* _Activity_
Nothing but the lines below from the one holding "text_box [11, 130, 45, 995]" up to and including the one holding "Rendered at 1500 by 1125 pixels." should be copied, exactly and without pictures.

* _Items from a data source_
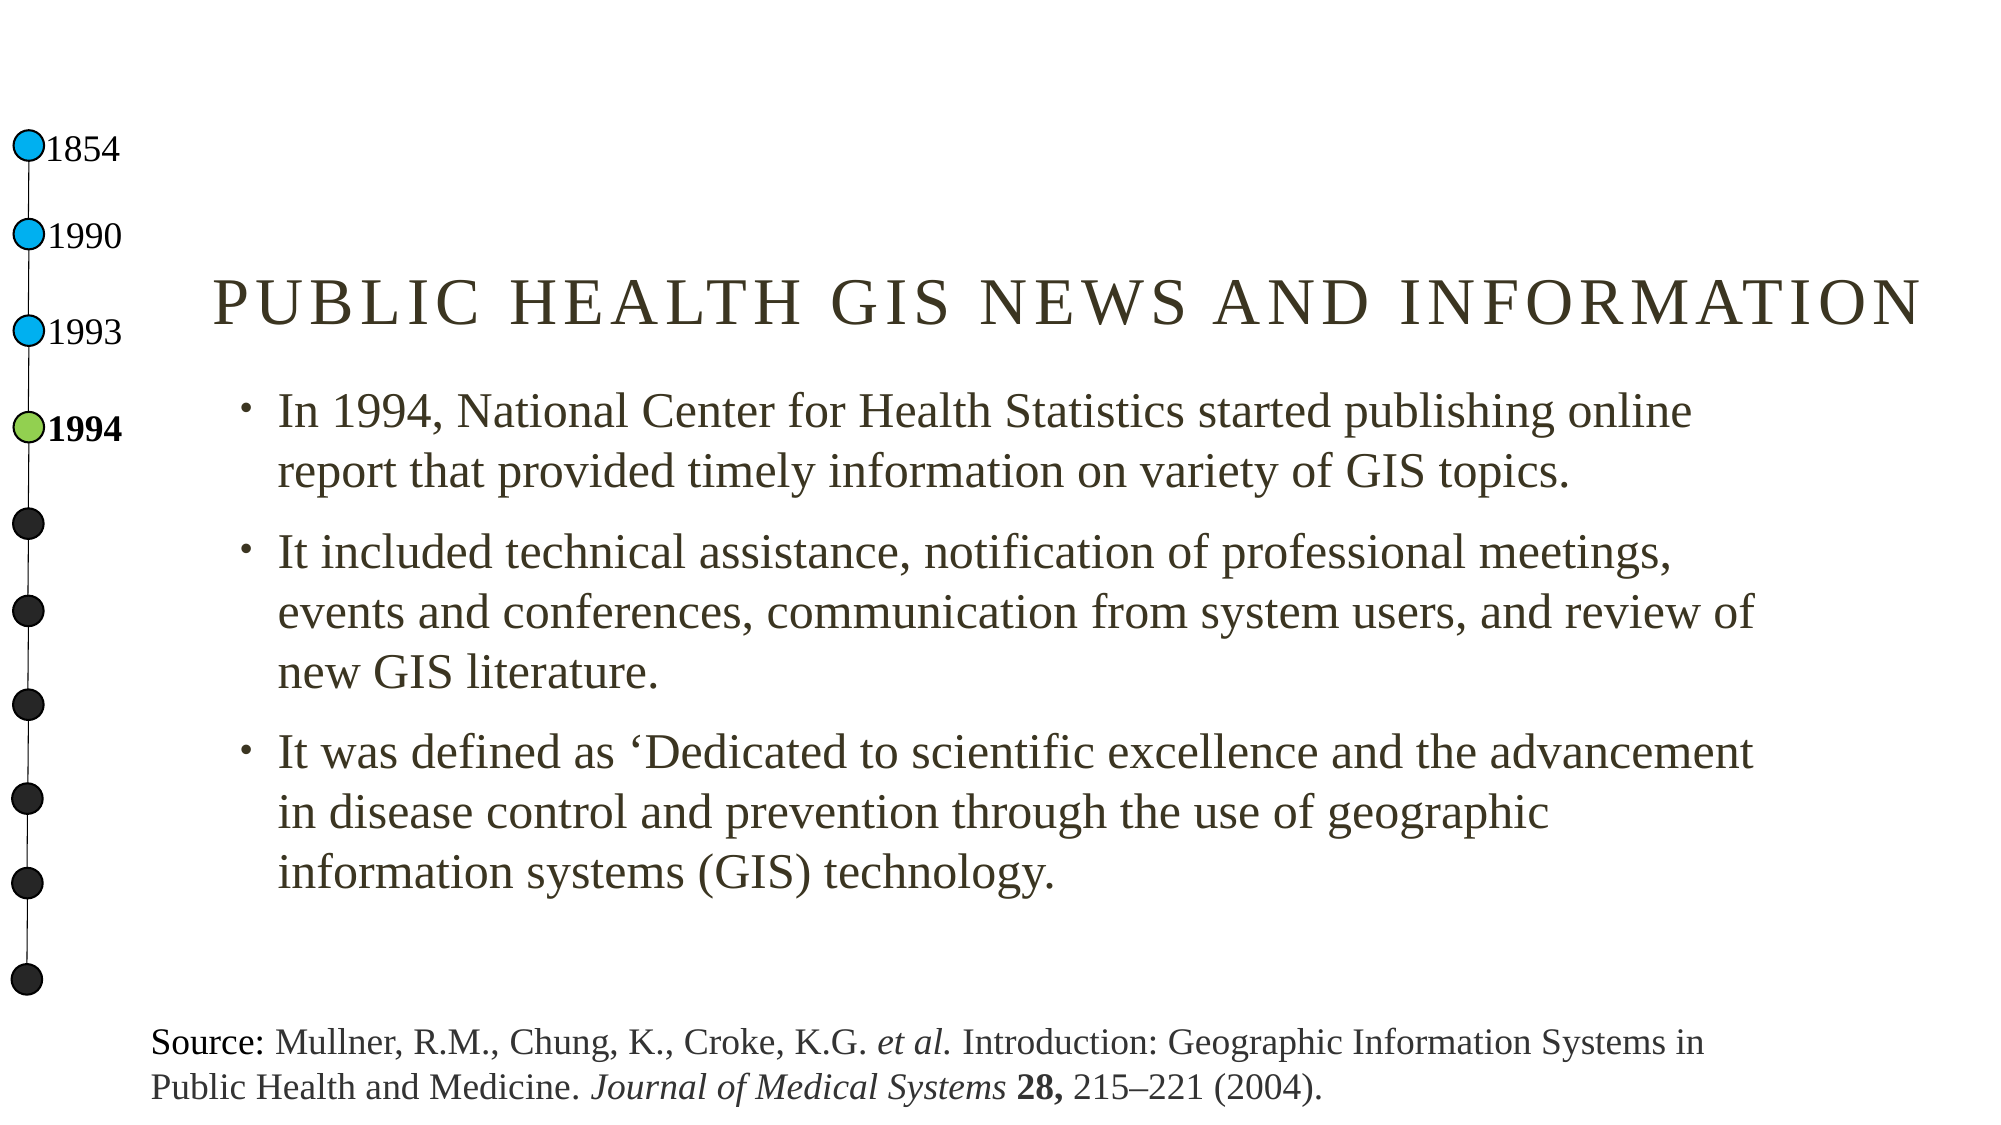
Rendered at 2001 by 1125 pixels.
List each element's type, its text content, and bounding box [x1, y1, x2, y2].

text_box 1990 [45, 203, 138, 264]
text_box 1854 [30, 116, 136, 177]
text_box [11, 130, 45, 995]
text_box 1993 [45, 299, 138, 360]
list In 1994, National Center for Health Statistics started publishing online report that provided timely information on variety of GIS topics. It included technical assistance, notification of professional meetings, events and conferences, communication from system users, and review of new GIS literature. It was defined as ‘Dedicated to scientific excellence and the advancement in disease control and prevention through the use of geographic information systems (GIS) technology. [225, 369, 1782, 1009]
title Public health gis news and information [197, 121, 2000, 347]
text_box 1994 [45, 396, 138, 456]
text_box Source: Mullner, R.M., Chung, K., Croke, K.G. et al. Introduction: Geographic Information Systems in Public Health and Medicine. Journal of Medical Systems 28, 215–221 (2004). [135, 1009, 1805, 1115]
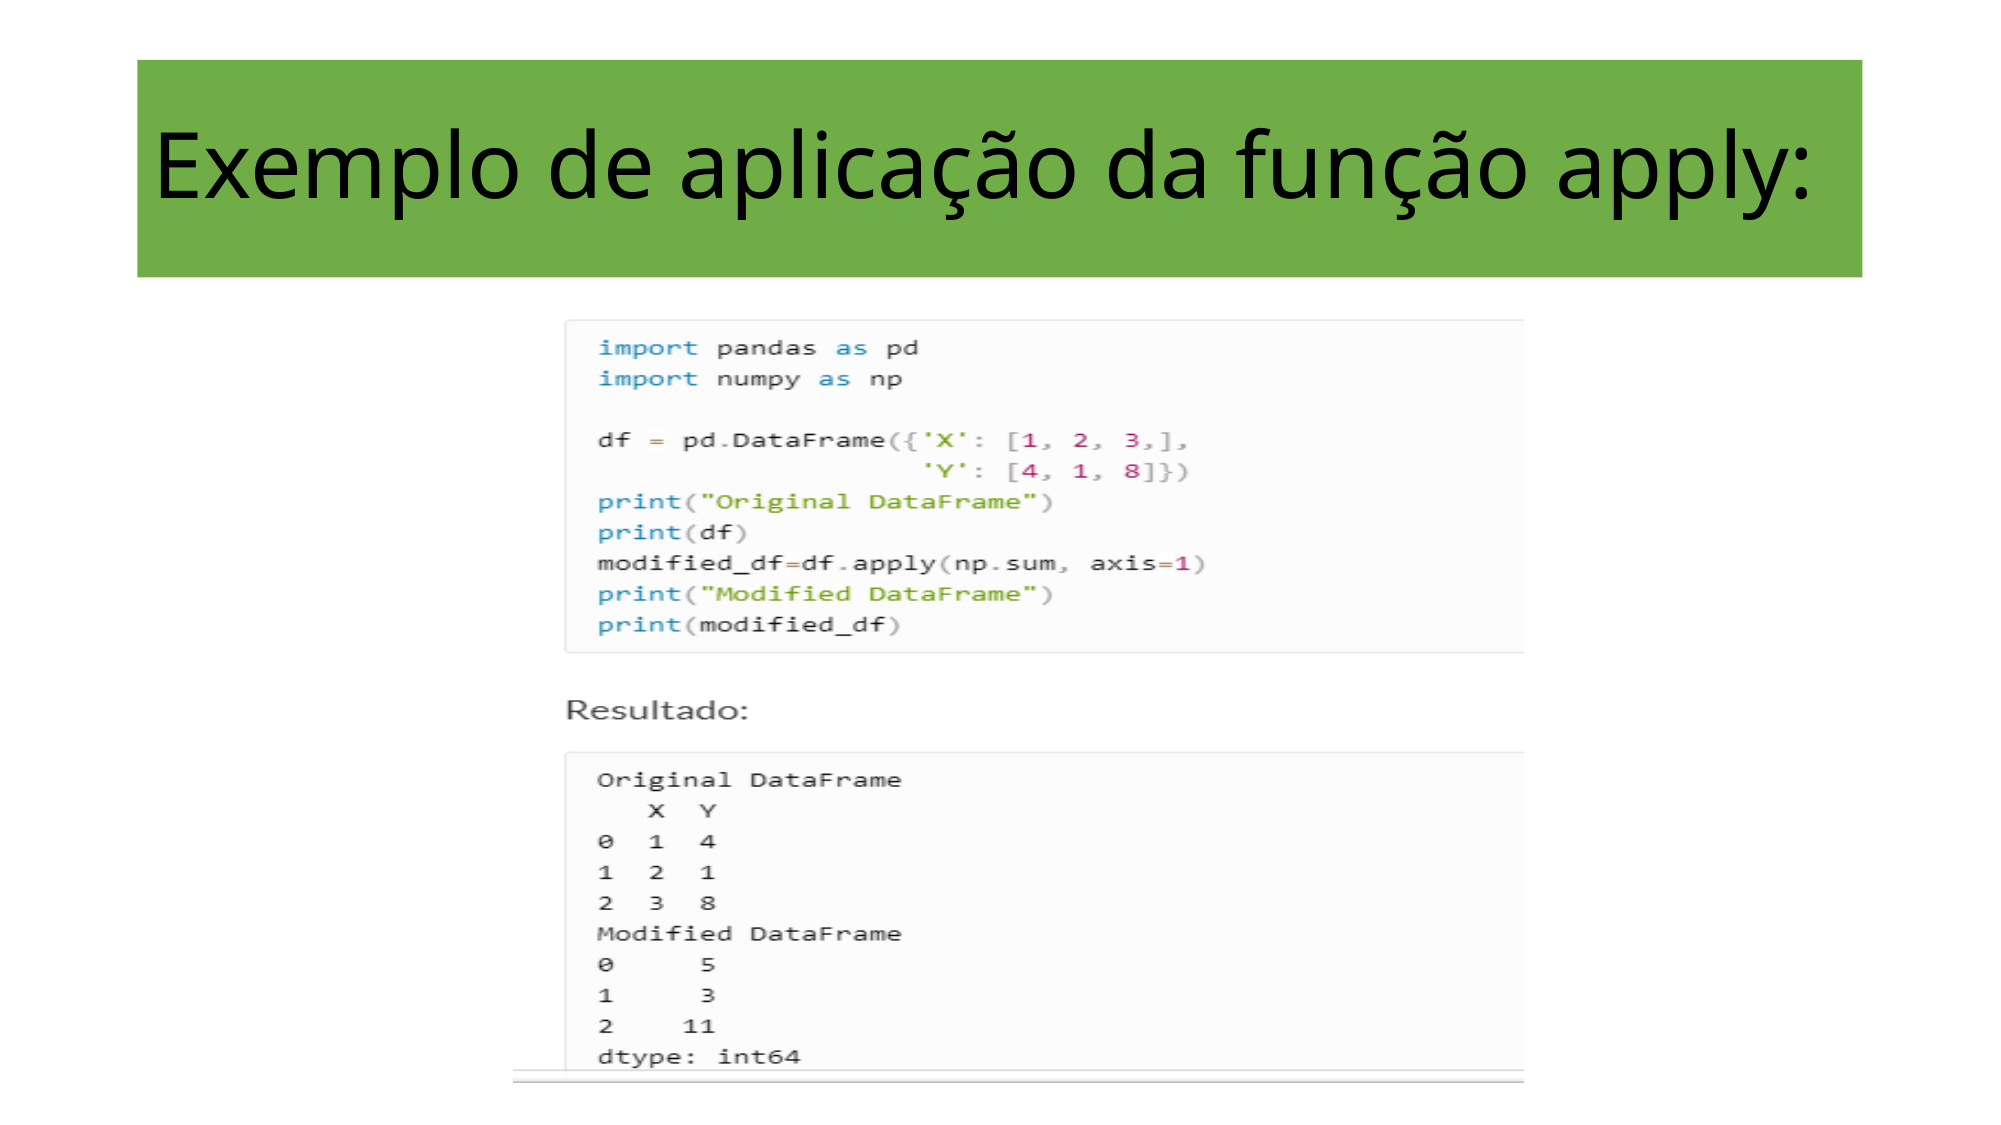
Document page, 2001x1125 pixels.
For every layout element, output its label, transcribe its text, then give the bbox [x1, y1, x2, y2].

picture [513, 314, 1524, 1083]
title Exemplo de aplicação da função apply: [137, 59, 1863, 278]
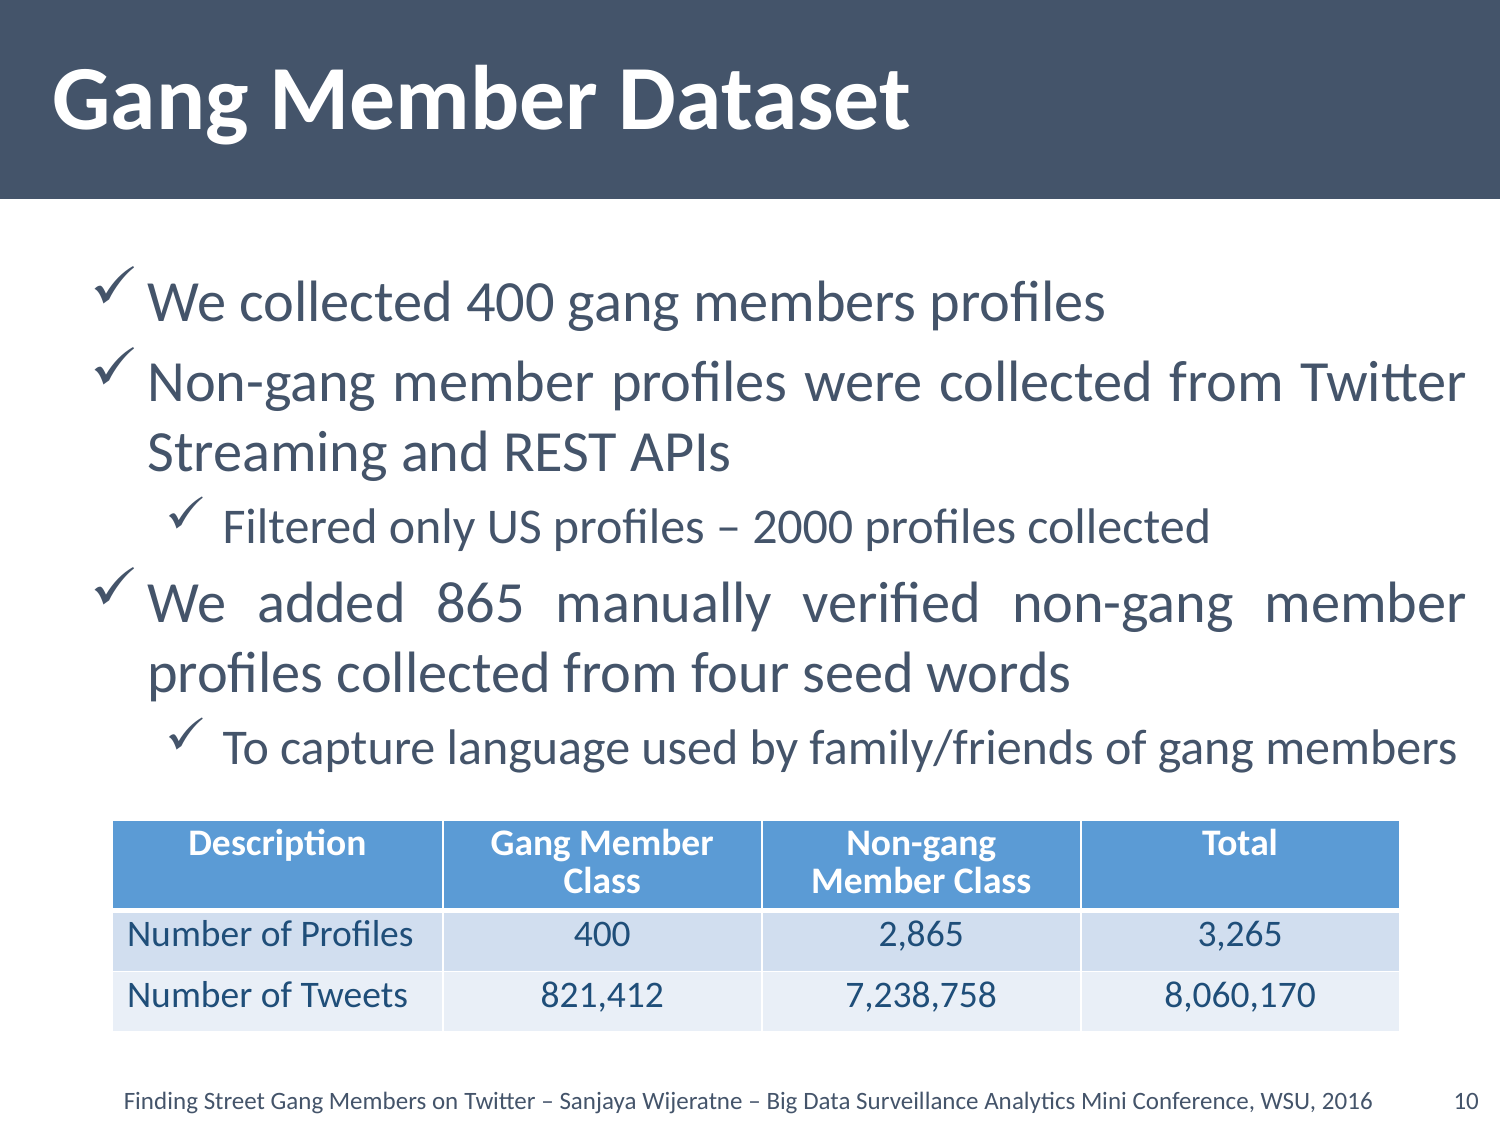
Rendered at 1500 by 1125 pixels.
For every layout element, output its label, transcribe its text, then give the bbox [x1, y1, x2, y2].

table_cell 3,265 [1082, 913, 1399, 971]
table_cell 821,412 [444, 972, 761, 1031]
table_header Description [113, 821, 442, 908]
text_box We collected 400 gang members profiles Non-gang member profiles were collected from Twitter Streaming and REST APIs Filtered only US profiles – 2000 profiles collected We added 865 manually verified non-gang member profiles collected from four seed words To capture language used by family/friends of gang members [0, 255, 1483, 811]
table_header Gang Member Class [444, 821, 761, 908]
table_cell 400 [444, 913, 761, 971]
table_cell Number of Profiles [113, 913, 442, 971]
table_header Total [1082, 821, 1399, 908]
table_cell 7,238,758 [763, 972, 1080, 1031]
table_cell Number of Tweets [113, 972, 442, 1031]
table_cell 2,865 [763, 913, 1080, 971]
table_cell 8,060,170 [1082, 972, 1399, 1031]
table_header Non-gang Member Class [763, 821, 1080, 908]
footer Finding Street Gang Members on Twitter – Sanjaya Wijeratne – Big Data Surveillance Analytics Mini Conference, WSU, 2016 [0, 1069, 1500, 1125]
title Gang Member Dataset [0, 0, 1500, 199]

* _Completed task_
text_box [11, 130, 45, 995]
text_box 1993 [45, 299, 138, 360]
list In 1994, National Center for Health Statistics started publishing online report that provided timely information on variety of GIS topics. It included technical assistance, notification of professional meetings, events and conferences, communication from system users, and review of new GIS literature. It was defined as ‘Dedicated to scientific excellence and the advancement in disease control and prevention through the use of geographic information systems (GIS) technology. [225, 369, 1782, 1009]
title Public health gis news and information [197, 121, 2000, 347]
text_box 1994 [45, 396, 138, 456]
text_box Source: Mullner, R.M., Chung, K., Croke, K.G. et al. Introduction: Geographic Information Systems in Public Health and Medicine. Journal of Medical Systems 28, 215–221 (2004). [135, 1009, 1805, 1115]
Document page, 2001x1125 pixels.
For every layout element, output its label, transcribe its text, then give the bbox [x1, y1, x2, y2].

picture [513, 314, 1524, 1083]
title Exemplo de aplicação da função apply: [137, 59, 1863, 278]
Rendered at 1500 by 1125 pixels.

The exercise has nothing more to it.